ALKS 5461 well-tolerated in major depression

Michael E. Thase

ALKS 5461, an investigational opioid system modulator that combines buprenorphine and samidorphan, showed antidepressant effects for up to 52 weeks of treatment in patients with major depressive disorder, according to data presented at the 2018 American Society of Clinical Psychopharmacology annual meeting.

“There is a great unmet need for novel mechanisms that treat depression in ways different than conventional medications that target serotonin or norepinephrine,” Michael E. Thase, MD, professor of psychiatry at University of Pennsylvania Perelman School of Medicine, told Healio Psychiatry.

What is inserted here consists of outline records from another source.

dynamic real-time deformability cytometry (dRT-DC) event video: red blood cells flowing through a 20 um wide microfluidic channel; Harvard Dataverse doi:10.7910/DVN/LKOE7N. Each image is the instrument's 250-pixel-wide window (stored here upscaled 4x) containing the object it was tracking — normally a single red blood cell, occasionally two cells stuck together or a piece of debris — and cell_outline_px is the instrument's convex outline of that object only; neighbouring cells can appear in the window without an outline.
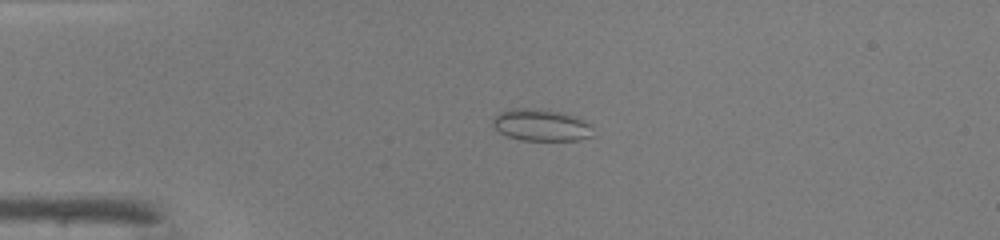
{"species": "common noctule bat (a hibernating species)", "species_latin": "Nyctalus noctula", "temperature_condition": "warm", "stored_images_in_passage": 47, "camera_frame_rate_fps": 3000, "um_per_image_px": 0.085, "animal": {"sex": "male", "body_mass_g": 19.0, "forearm_length_mm": 50.8}, "frame": {"image": 1, "passage_image": 11, "time_ms": 3.333, "image_size_px": [1000, 240], "cell_outline_px": [[592, 136], [580, 140], [520, 140], [508, 136], [500, 132], [492, 124], [492, 120], [500, 112], [512, 108], [540, 108], [560, 112], [576, 116], [592, 124]], "centroid_in_image_um": [46.02, 10.62], "position_along_channel_um": 39.0, "area_um2": 18.73}}
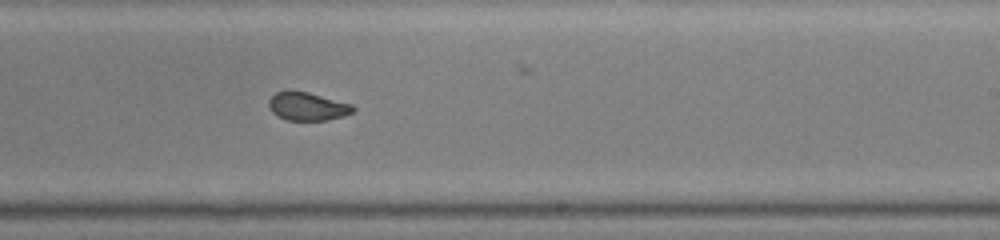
{"frame": {"image": 2, "passage_image": 29, "time_ms": 9.333, "image_size_px": [1000, 240], "cell_outline_px": [[356, 108], [352, 112], [344, 116], [328, 120], [288, 120], [276, 116], [268, 108], [268, 100], [276, 92], [288, 88], [308, 92], [352, 104]], "centroid_in_image_um": [26.09, 9.02], "position_along_channel_um": 262.9, "area_um2": 14.22}}
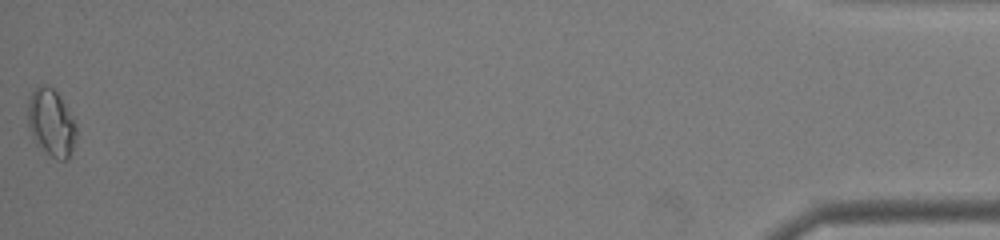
{"frame": {"image": 3, "passage_image": 47, "time_ms": 15.333, "image_size_px": [1000, 240], "cell_outline_px": [[76, 140], [68, 160], [60, 160], [52, 156], [36, 144], [32, 136], [28, 124], [28, 100], [32, 92], [36, 88], [44, 84], [52, 88], [56, 92], [64, 104], [76, 124]], "centroid_in_image_um": [4.35, 10.46], "position_along_channel_um": 430.8, "area_um2": 18.73}, "authors_computed_cell_mechanics": {"area_um2": 15.5482, "velocity_mm_per_s": 4.319, "shape_relaxation_time_tau1_ms": null, "shape_relaxation_time_tau2_ms": 0.6064, "deformation_change_tau1": null, "deformation_change_tau2": 0.0584}}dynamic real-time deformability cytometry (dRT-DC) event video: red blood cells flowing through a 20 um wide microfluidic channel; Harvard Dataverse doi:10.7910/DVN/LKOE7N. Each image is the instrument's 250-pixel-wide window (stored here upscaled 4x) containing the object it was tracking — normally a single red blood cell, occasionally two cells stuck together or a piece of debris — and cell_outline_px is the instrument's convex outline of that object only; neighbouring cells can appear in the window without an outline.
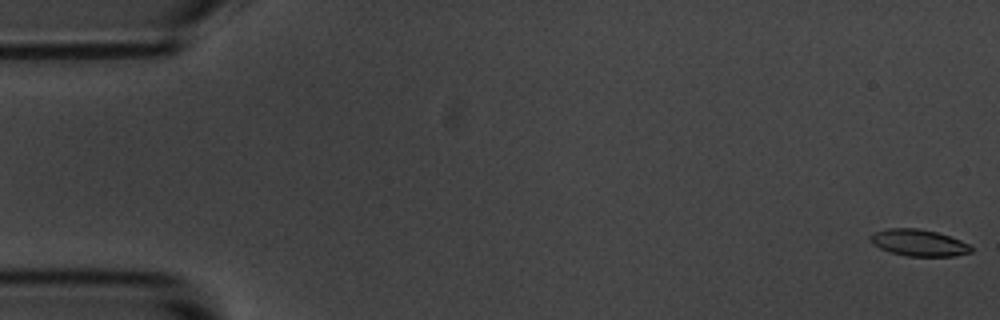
{"species": "common noctule bat (a hibernating species)", "species_latin": "Nyctalus noctula", "temperature_condition": "room temperature", "stored_images_in_passage": 56, "camera_frame_rate_fps": 3000, "um_per_image_px": 0.085, "animal": {"sex": "male", "body_mass_g": 20.1, "forearm_length_mm": 53.5}, "frame": {"image": 1, "passage_image": 1, "time_ms": 0.0, "image_size_px": [1000, 320], "cell_outline_px": [[972, 252], [956, 256], [908, 256], [888, 252], [872, 244], [868, 236], [872, 232], [888, 228], [920, 228], [936, 232], [960, 240], [968, 244], [972, 248]], "centroid_in_image_um": [78.04, 20.63], "position_along_channel_um": 7.0, "area_um2": 15.78}}
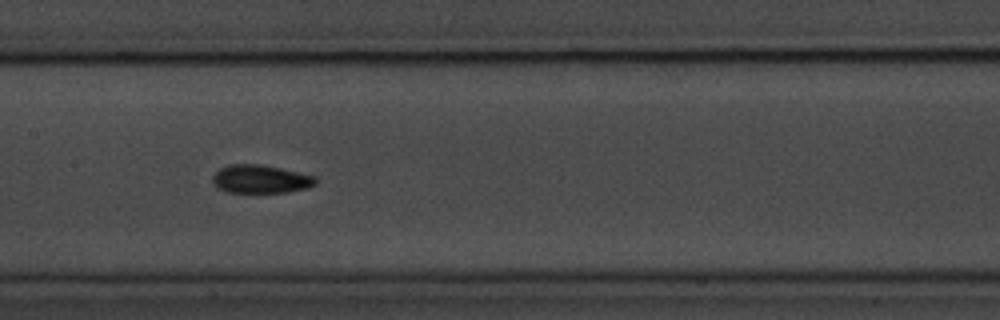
{"frame": {"image": 2, "passage_image": 27, "time_ms": 8.667, "image_size_px": [1000, 320], "cell_outline_px": [[316, 184], [308, 188], [288, 192], [228, 192], [220, 188], [212, 180], [212, 176], [220, 168], [228, 164], [260, 164], [280, 168], [316, 176]], "centroid_in_image_um": [22.17, 15.21], "position_along_channel_um": 185.2, "area_um2": 16.88}}
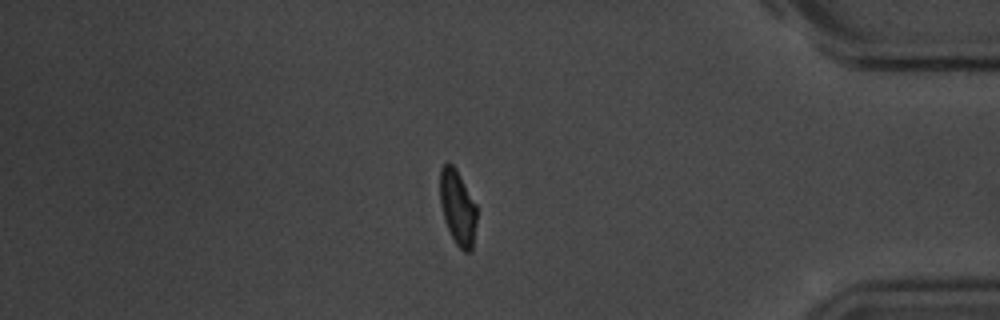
{"frame": {"image": 3, "passage_image": 47, "time_ms": 15.333, "image_size_px": [1000, 320], "cell_outline_px": [[476, 220], [472, 248], [468, 252], [464, 252], [456, 244], [444, 220], [440, 204], [440, 168], [448, 160], [456, 168], [476, 204]], "centroid_in_image_um": [38.88, 17.59], "position_along_channel_um": 396.3, "area_um2": 16.01}, "authors_computed_cell_mechanics": {"area_um2": 16.473, "velocity_mm_per_s": 3.659, "shape_relaxation_time_tau1_ms": 2.2581, "shape_relaxation_time_tau2_ms": 3.0892, "deformation_change_tau1": 0.1052, "deformation_change_tau2": 0.0701}}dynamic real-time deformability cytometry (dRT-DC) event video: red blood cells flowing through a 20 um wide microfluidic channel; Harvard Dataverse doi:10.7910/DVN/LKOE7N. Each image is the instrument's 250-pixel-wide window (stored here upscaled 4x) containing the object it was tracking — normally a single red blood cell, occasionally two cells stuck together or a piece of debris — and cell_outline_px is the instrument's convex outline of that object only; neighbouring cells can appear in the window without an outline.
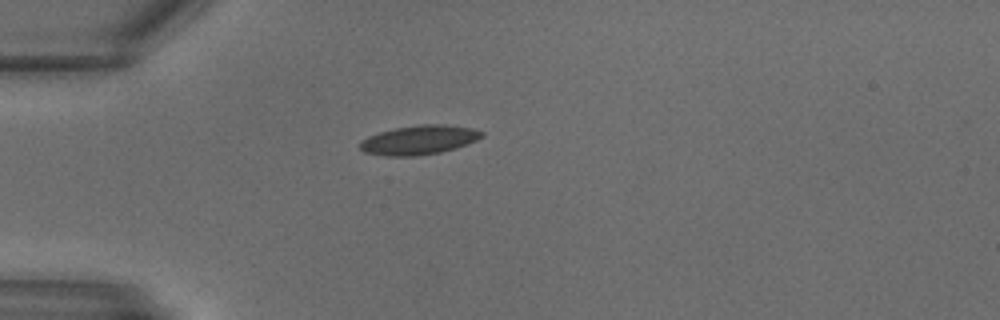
{"species": "common noctule bat (a hibernating species)", "species_latin": "Nyctalus noctula", "temperature_condition": "warm", "stored_images_in_passage": 11, "camera_frame_rate_fps": 3000, "um_per_image_px": 0.085, "animal": {"sex": "male", "body_mass_g": 18.8}, "frame": {"image": 1, "passage_image": 1, "time_ms": 0.0, "image_size_px": [1000, 320], "cell_outline_px": [[484, 136], [468, 144], [456, 148], [440, 152], [416, 156], [384, 156], [364, 152], [360, 148], [360, 140], [368, 136], [380, 132], [396, 128], [424, 124], [444, 124], [472, 128], [484, 132]], "centroid_in_image_um": [35.63, 11.9], "position_along_channel_um": 49.4, "area_um2": 20.75}}
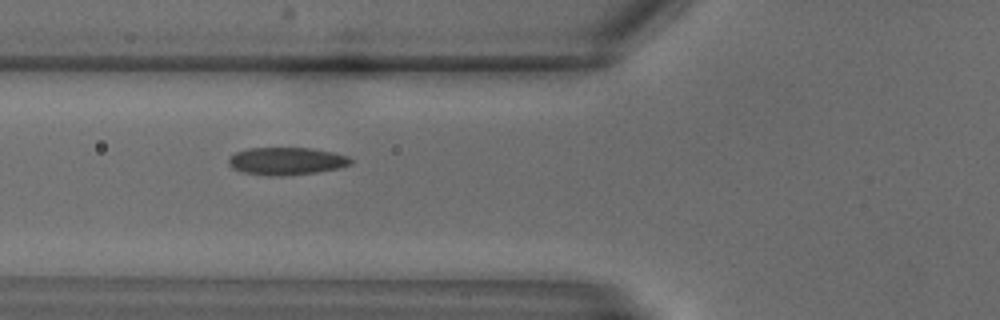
{"frame": {"image": 2, "passage_image": 4, "time_ms": 1.0, "image_size_px": [1000, 320], "cell_outline_px": [[352, 164], [340, 168], [320, 172], [284, 176], [272, 176], [244, 172], [232, 168], [228, 164], [228, 156], [236, 152], [248, 148], [312, 148], [332, 152], [348, 156], [352, 160]], "centroid_in_image_um": [24.36, 13.7], "position_along_channel_um": 101.4, "area_um2": 19.83}}
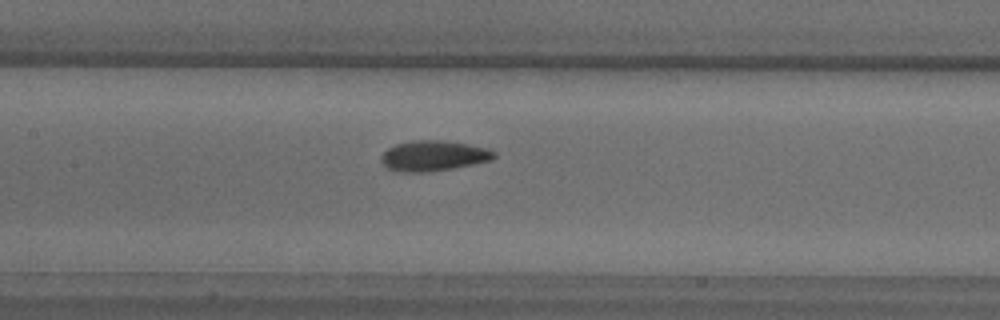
{"frame": {"image": 3, "passage_image": 7, "time_ms": 2.0, "image_size_px": [1000, 320], "cell_outline_px": [[496, 156], [492, 160], [452, 168], [428, 172], [396, 172], [388, 168], [380, 160], [380, 156], [388, 148], [396, 144], [412, 140], [440, 140], [468, 144], [488, 148], [496, 152]], "centroid_in_image_um": [36.83, 13.24], "position_along_channel_um": 170.6, "area_um2": 20.06}}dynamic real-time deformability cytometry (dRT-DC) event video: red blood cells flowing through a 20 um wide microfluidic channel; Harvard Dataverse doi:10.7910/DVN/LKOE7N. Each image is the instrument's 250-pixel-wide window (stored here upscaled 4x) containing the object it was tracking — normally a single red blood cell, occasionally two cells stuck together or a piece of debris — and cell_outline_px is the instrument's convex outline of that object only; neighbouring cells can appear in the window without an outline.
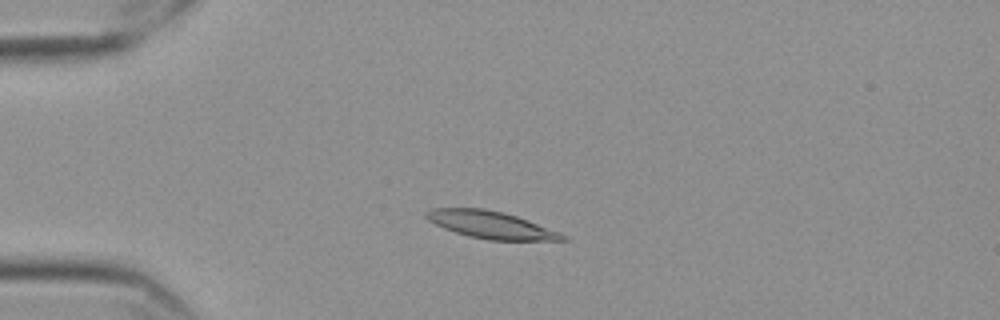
{"species": "Egyptian fruit bat (a non-hibernating species)", "species_latin": "Rousettus aegyptiacus", "temperature_condition": "cold", "stored_images_in_passage": 45, "camera_frame_rate_fps": 3000, "um_per_image_px": 0.085, "frame": {"image": 1, "passage_image": 2, "time_ms": 0.333, "image_size_px": [1000, 320], "cell_outline_px": [[568, 240], [488, 240], [468, 236], [444, 228], [428, 220], [424, 216], [424, 212], [432, 208], [484, 208], [504, 212], [528, 220], [560, 232], [568, 236]], "centroid_in_image_um": [41.72, 19.1], "position_along_channel_um": 43.3, "area_um2": 21.68}}
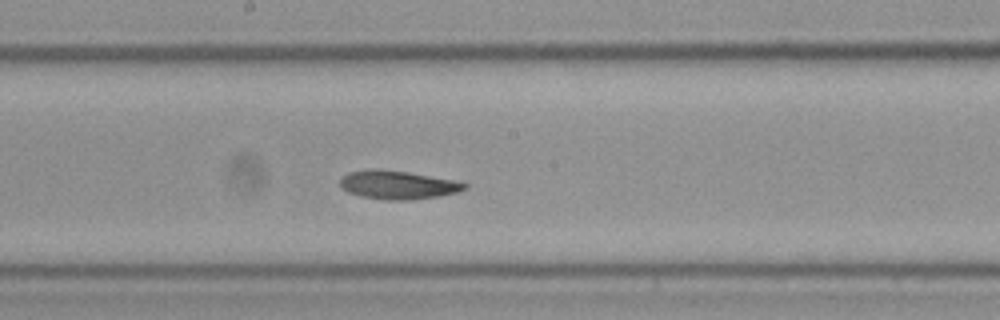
{"frame": {"image": 2, "passage_image": 19, "time_ms": 6.0, "image_size_px": [1000, 320], "cell_outline_px": [[468, 188], [456, 192], [440, 196], [412, 200], [384, 200], [360, 196], [348, 192], [340, 188], [340, 180], [348, 172], [372, 168], [408, 172], [460, 180], [468, 184]], "centroid_in_image_um": [33.85, 15.71], "position_along_channel_um": 214.4, "area_um2": 21.04}}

“Humans have used opiates for centuries to ‘mellow’ bad moods, but of course the abuse liability of this approach has prevented therapeutic applications,” he continued. “The research program for this compound has included a number of double blind studies, of which two are unequivocally positive; these data are being reviewed by the FDA for a possible indication as an adjunct to antidepressants.”

In a previous study, ALKS 5461 has shown efficacy compared with placebo as an adjunctive treatment for MDD. At the meeting, Thase presented data on the long-term efficacy, safety and tolerability of ALKS 5461 from an ongoing, 1-year, open-label extension study.

Patients with MDD and a history of inadequate response to standard antidepressant therapy, some of whom were also participants from one of the short-term FORWARD studies, received sublingual ALKS 5461 2 mg buprenorphine/2 mg samidorphan as adjunct treatment for up to 52 weeks. The researchers evaluated participants’ change from baseline on the Montgomery-Åsberg Depression Rating Scale (MADRS-10) as well as time to remission using Kaplan-Meier methods. Safety, suicidal ideation or behavior and withdrawal symptoms were also examined.

Overall, ALKS 5461 was well-tolerated. Of 1,454 enrolled patients, 49% completed the study and 11% discontinued due to an adverse event. Thase and colleagues found mean depression scores decreased from baseline and remained lower until the study ended. At 12 months, 52.5% of patients had remitted and the median time to remission was 59 days, according to the results.

“In the longer-term follow-up, there was no suggestion of tolerance of therapeutic effects (ie, the benefit was durable), the side effect profile was generally comparable to standard medications with no significant late appearing side effects, and when it was time to stop the experimental medication, there was essentially no hint whatsoever of opiate-like withdrawal or discontinuation symptoms,” Thase told Healio Psychiatry.

Adverse events typically occurred when patients started ALKS 5461 and resolved as they continued treatment. Events that occurred at a frequency of at least 5% included nausea, headache, constipation, dizziness, somnolence, vomiting, dry mouth, fatigue, upper respiratory infection, insomnia, nasopharyngitis, sedation and hyperhidrosis. The researchers did not observe increased risk for suicidal ideation or behavior; withdrawal was uncommon and not very severe. – by Savannah Demko

References:

Thase ME, et al. Abstract W34. Presented at: American Society of Clinical Psychopharmacology Annual Meeting; May 29-June 1, 2018; Miami Beach, Florida.

Disclosures: Thase is a consultant for Alkermes and reports research grants from the company.